• [EXERCISE DETAILS]: Report how many lines in the following entries contain "documenti". Nothing else should be given.

• [THE INPUT]:
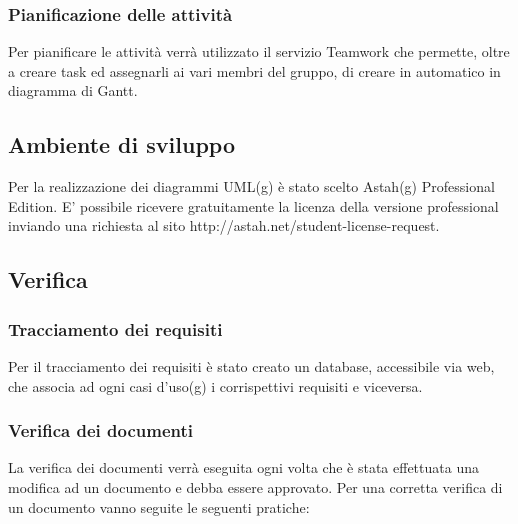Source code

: \subsubsection{Pianificazione delle attività}

Per pianificare le attività verrà utilizzato il servizio Teamwork che permette, oltre a creare task ed assegnarli ai vari membri del gruppo, di creare in automatico in diagramma di Gantt.

\subsection{Ambiente di sviluppo}



Per la realizzazione dei diagrammi UML(g) è stato scelto Astah(g) Professional Edition.
E' possibile ricevere gratuitamente la licenza della versione professional inviando una richiesta al sito http://astah.net/student-license-request.

\subsection{Verifica}

\subsubsection{Tracciamento dei requisiti}

Per il tracciamento dei requisiti è stato creato un database, accessibile via web, che associa ad ogni casi d'uso(g) i corrispettivi requisiti e viceversa.

\subsubsection{Verifica dei documenti}

La verifica dei documenti verrà eseguita ogni volta che è stata effettuata una modifica ad un documento e debba essere approvato.
Per una corretta verifica di un documento vanno seguite le seguenti pratiche:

• [SOLUTION BELOW]: 2